O Limite de 1% e o Método de PCR: Diferenças Essenciais
A análise por PCR (reação em cadeia da polimerase) não mede a quantidade em peso dos ingredientes transgênicos, mas sim a proporção de DNA transgênico em relação ao DNA total presente na amostra. Essa técnica é altamente sensível e pode detectar até pequenas frações de DNA transgênico, mesmo que o ingrediente geneticamente modificado represente uma quantidade insignificante em peso no produto. Essa alta sensibilidade, no entanto, resulta em um desafio para alinhar o método de PCR ao limite de 1% em peso.
Por que a Análise por PCR Não Reflete o Limite de 1% em Peso?

*REQUISITOS DAS TAREFAS*:
(1) Liste, na ordem em que aparecem, todas as palavras do título do texto fornecido que começam com letra maiúscula.
(2) Reproduza literalmente o trecho do texto fornecido que começa em "O Limite de 1% e o" e termina em "1% em peso.".

*DADOS DISPONÍVEIS*:
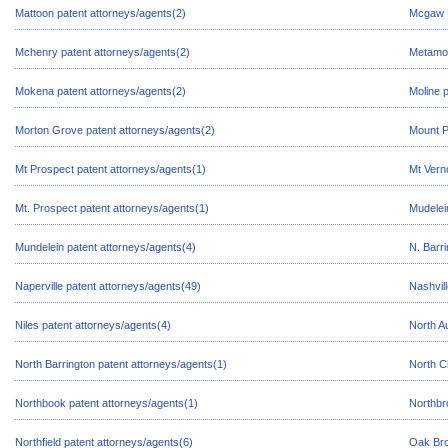
Mattoon patent attorneys/agents(2)
Mcgaw P
Mchenry patent attorneys/agents(2)
Metamor
Mokena patent attorneys/agents(2)
Moline 
Morton Grove patent attorneys/agents(2)
Mount P
Mt Prospect patent attorneys/agents(1)
Mt Vern
Mt. Prospect patent attorneys/agents(1)
Mudelei
Mundelein patent attorneys/agents(4)
N. Barr
Naperville patent attorneys/agents(49)
Nashvil
Niles patent attorneys/agents(4)
North A
North Barrington patent attorneys/agents(1)
North C
Northbook patent attorneys/agents(1)
Northbr
Northfield patent attorneys/agents(6)
Oak Bro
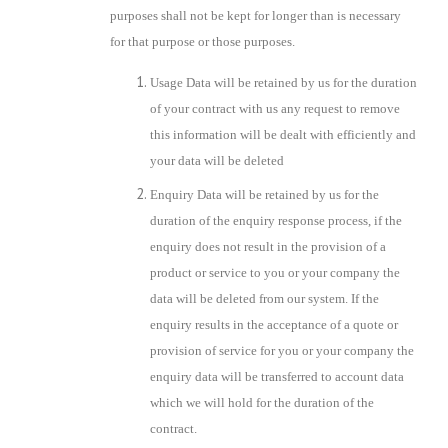
purposes shall not be kept for longer than is necessary
for that purpose or those purposes.
Usage Data will be retained by us for the duration
of your contract with us any request to remove
this information will be dealt with efficiently and
your data will be deleted
Enquiry Data will be retained by us for the
duration of the enquiry response process, if the
enquiry does not result in the provision of a
product or service to you or your company the
data will be deleted from our system. If the
enquiry results in the acceptance of a quote or
provision of service for you or your company the
enquiry data will be transferred to account data
which we will hold for the duration of the
contract.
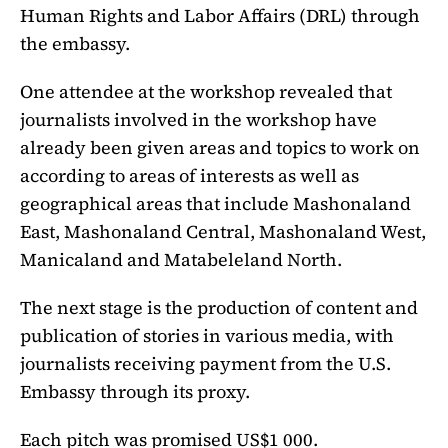
Human Rights and Labor Affairs (DRL) through
the embassy.
One attendee at the workshop revealed that
journalists involved in the workshop have
already been given areas and topics to work on
according to areas of interests as well as
geographical areas that include Mashonaland
East, Mashonaland Central, Mashonaland West,
Manicaland and Matabeleland North.
The next stage is the production of content and
publication of stories in various media, with
journalists receiving payment from the U.S.
Embassy through its proxy.
Each pitch was promised US$1 000.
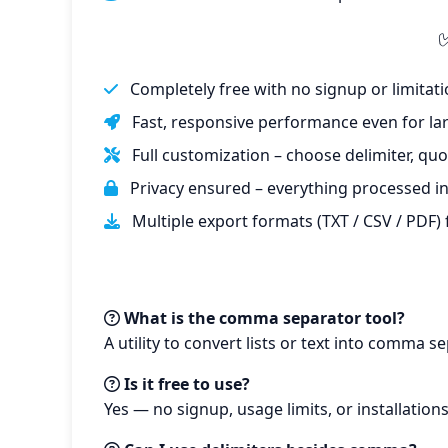
Completely free with no signup or limitati
Fast, responsive performance even for larg
Full customization – choose delimiter, quo
Privacy ensured – everything processed in
Multiple export formats (TXT / CSV / PDF)
What is the comma separator tool?
A utility to convert lists or text into comma s
Is it free to use?
Yes — no signup, usage limits, or installation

*RESPOSTAS DOS EXERCÍCIOS*:
(1) O, Limite, Método, PCR, Diferenças, Essenciais

(2)
O Limite de 1% e o Método de PCR: Diferenças Essenciais
A análise por PCR (reação em cadeia da polimerase) não mede a quantidade em peso dos ingredientes transgênicos, mas sim a proporção de DNA transgênico em relação ao DNA total presente na amostra. Essa técnica é altamente sensível e pode detectar até pequenas frações de DNA transgênico, mesmo que o ingrediente geneticamente modificado represente uma quantidade insignificante em peso no produto. Essa alta sensibilidade, no entanto, resulta em um desafio para alinhar o método de PCR ao limite de 1% em peso.